# Throat hit idees for 70 vg 30pg please help



## martin665barnard123 (4/12/16)

Anyone now witch 36 mg pg nic and pg is the best to use for a great thraot hit in a 70/30 vg pg juice


----------



## gertvanjoe (4/12/16)

Any decent nic should be fine. I can't really think of retailers around here selling crappy nic, so maybe this one has slightly more throat hit than that one, but over the law of average they should be the same

Some flavours can also up your TH


----------



## Viper_SA (4/12/16)

I just moved my coils closer to tbe air intake on my Serpent mini 22's earlier today. Figured I'd get more flavour and a little less airflow. Man, I had it on pre-heat for 1sec at 40W and then 35W previously, I had to take down the wattage to 25 after moving the coil. I suppose less airflow + more vapour = throat hit in my scenario


----------



## martin665barnard123 (5/12/16)

Thanks for the input.....but what vendors got the best nic?and why i asked for some help is because i cloned hazeworks cacao and its spot on....but the TH is not close to his juice.....and my flavouring is only 10%.....so theres a shit load of black vapours pg in at 3mg nic....and the TH is just not there....so i think theres a spesial wepon to create that grear TH


----------



## Andre (5/12/16)

martin665barnard123 said:


> Thanks for the input.....but what vendors got the best nic?and why i asked for some help is because i cloned hazeworks cacao and its spot on....but the TH is not close to his juice.....and my flavouring is only 10%.....so theres a shit load of black vapours pg in at 3mg nic....and the TH is just not there....so i think theres a spesial wepon to create that grear TH


Throat hit is mostly created by nicotine, any nicotine - the more nic the more throat hit. PG content help a tiny bit, but not nearly as much as many think. Here and there you get a flavour concentrate that gives more throat hit. FlavourArt has a concentrate on the market specifically to add throat hit. It is called Flash Hit Enhancer. I think BlckVapour has it in stock.

Reactions: Like 1


----------



## martin665barnard123 (5/12/16)

Viper_SA said:


> I just moved my coils closer to tbe air intake on my Serpent mini 22's earlier today.
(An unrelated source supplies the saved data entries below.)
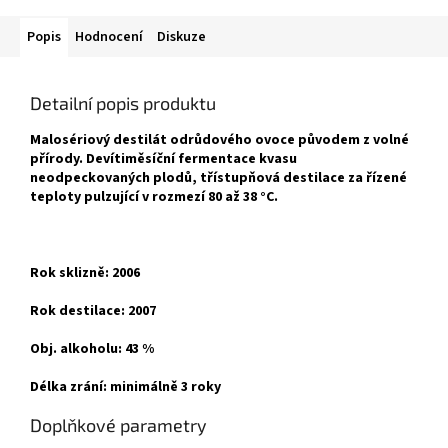
Popis
Hodnocení
Diskuze
Detailní popis produktu
Malosériový destilát odrůdového ovoce původem z volné
přírody. Devítiměsíční fermentace kvasu
neodpeckovaných plodů, třístupňová destilace za řízené
teploty pulzující v rozmezí 80 až 38 °C.
Rok sklizně: 2006
Rok destilace: 2007
Obj. alkoholu: 43 %
Délka zrání: minimálně 3 roky
Doplňkové parametry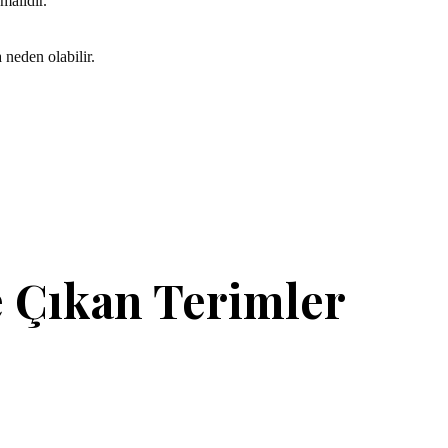
malıdır.
 neden olabilir.
 Çıkan Terimler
Figured I'd get more flavour and a little less airflow. Man, I had it on pre-heat for 1sec at 40W and then 35W previously, I had to take down the wattage to 25 after moving the coil. I suppose less airflow + more vapour = throat hit in my scenario





Andre said:


> Throat hit is mostly created by nicotine, any nicotine - the more nic the more throat hit. PG content help a tiny bit, but not nearly as much as many think. Here and there you get a flavour concentrate that gives more throat hit. FlavourArt has a concentrate on the market specifically to add throat hit. It is called Flash Hit Enhancer. I think BlckVapour has it in stock.


I just made a order.....thanks so much for your help....your a star man

Reactions: Like 1


----------